This post is to start the (initial) discussion around the electronic medication reconciliation (MedRec) process.
Currently, several districts use SMT for the MedRec process. Eventually, the MedRec process will be an integrated part of an electronic prescribing and administration system (e.g. MedChart). However, this option is still quite far into the future and due to SMT being a sunset product, districts need a viable alternative.
At Te Manawa Taki (TMT) we have looked at the option of using the Orion MedMan application as a temporary replacement, until an integrated solution is available.
For that integrated solution, we need a national agreement on the core MedRec process and the requirements. This will then be the base for the further development of an integrated solution.
Attached to this post you can find five documents:
The second sheet shows the five different options for updating the Medications Summary in the Orion’s MedMan application.
he third sheet shows a suggested work flow, utilising only three of the five options.
And the fourth sheet show a Taranaki version with MedChart instead of paper chart.
MedRec Requirements v0.1.docx (34.0 KB)
This is a list of proposed requirements for the core MedRec process that can be used as a base for further development of an integrated eMedRec solution in an ePA system (MedChart).
TDHB MedRec Forms.docx (1.6 MB)
This document shows the current MedRec forms used at Taranaki District
Medication History Form
Medication Reconciliation Form
Discharge Summary
TDHB eMedRecProcess0.3.vsd (491 KB)
This shows the workflow with the Taranaki District forms used in the MedRec process.
Some general remarks:
Need to work towards a uniform terminology.
Need to agree on a national core MedRec process.
Need to agree on the requirements.
The focus will be on an integrated MedRec solution, as part of an ePA system. The reconciled meds will feed into other sources, e.g. ToC/Discharge Summary and the MDR.
This post is to just get the discussion started. You can compare the documents with your existing work flows and documents and identify any gaps or inaccuracies.
Eventually, we can take this discussion to a more formal national level, e.g. the eMeds Oversight Group.
If any questions, please don’t hesitate to contact me.
As an Architect in the Digital Medicines Team at Te Whatu Ora, I can say that Medicines reconciliation in MedChart, - via integration with the NZ e-Prescription Service (NZePS) and the new national Medicines Data Repository (MDR) - is a lot closer than suggested here.

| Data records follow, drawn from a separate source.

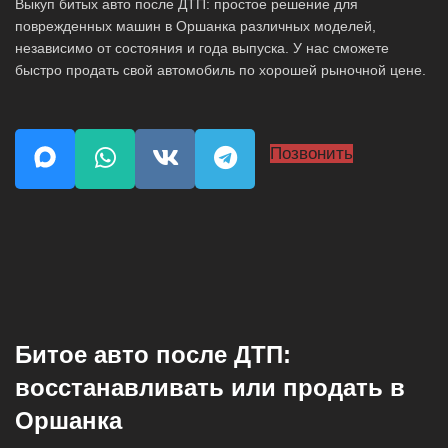
Выкуп битых авто после ДТП: простое решение для
поврежденных машин в Оршанка различных моделей,
независимо от состояния и года выпуска. У нас сможете
быстро продать свой автомобиль по хорошей рыночной цене.
Позвонить
Битое авто после ДТП:
восстанавливать или продать в
Оршанка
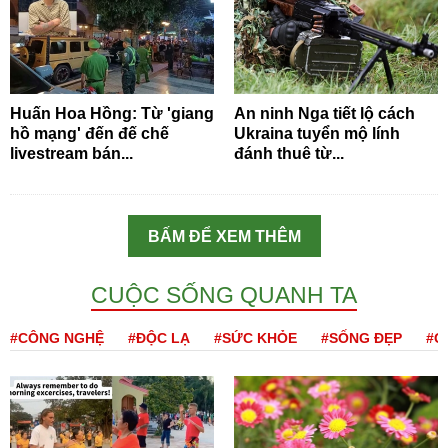
Huấn Hoa Hồng: Từ 'giang
An ninh Nga tiết lộ cách
hồ mạng' đến đế chế
Ukraina tuyển mộ lính
livestream bán...
đánh thuê từ...
BẤM ĐỂ XEM THÊM
CUỘC SỐNG QUANH TA
#CÔNG NGHỆ
#ĐỘC LẠ
#SỨC KHỎE
#SỐNG ĐẸP
#Q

With regard to terminologies, these national systems are predicated on the exclusive use of NZ Medicines Terminology (NZMT) to code medications and standards-based information models. It’s also important to recognize the various settings in which medicines reconciliation takes place - both in-patient and community
Hi team - we have developed e-med rec through Intersystems Trakcare at MercyAscot, which similarly uses the Medicines Data Repository (MDR) for med history and NZePS for prescribing. It’s not yet live but the development is pretty much done. I’ve since moved on and now only involved on an advisory level, but Stephen Choong and Sera McGarry have carried on the work as informatics pharmacists (will recommend they join e-Health forum so they can follow this conversation).
Would be keen to compare notes with med rec users from other systems like MedChart / SMT, and contribute to any conversations around standards from the user perspective of an alternative e-med rec product.
Hi - I know this is a bit outside scope but improving things at the GP and pharmacy end and having one source of information would be a big picture solution… any possibility this can be part of the discussion?
Good point @mca . . . is the topic limited to a single-episode-of-care when someone goes to hospital and leaves again?
Med Reconciliation occurs at EVERY transfer of care episode and it is generally GPs who do the most manual medication reconciliation because we receive ALL ToC documents . . ED, post-discharge, outpatient, etc.
If there is going to be work done that will impact our system broadly, can there be a focus on renal patients? These patients have high levels of medicines + frequent episodes-of-care, shared across many providers and prescribers. If a medication reconciliation process worked for renal patients, across 1 year, that would be amazing. Focusing on renal patients would also have an impact on health equity, as renal patients disproportionately contend with higher levels of negative social determinants of health.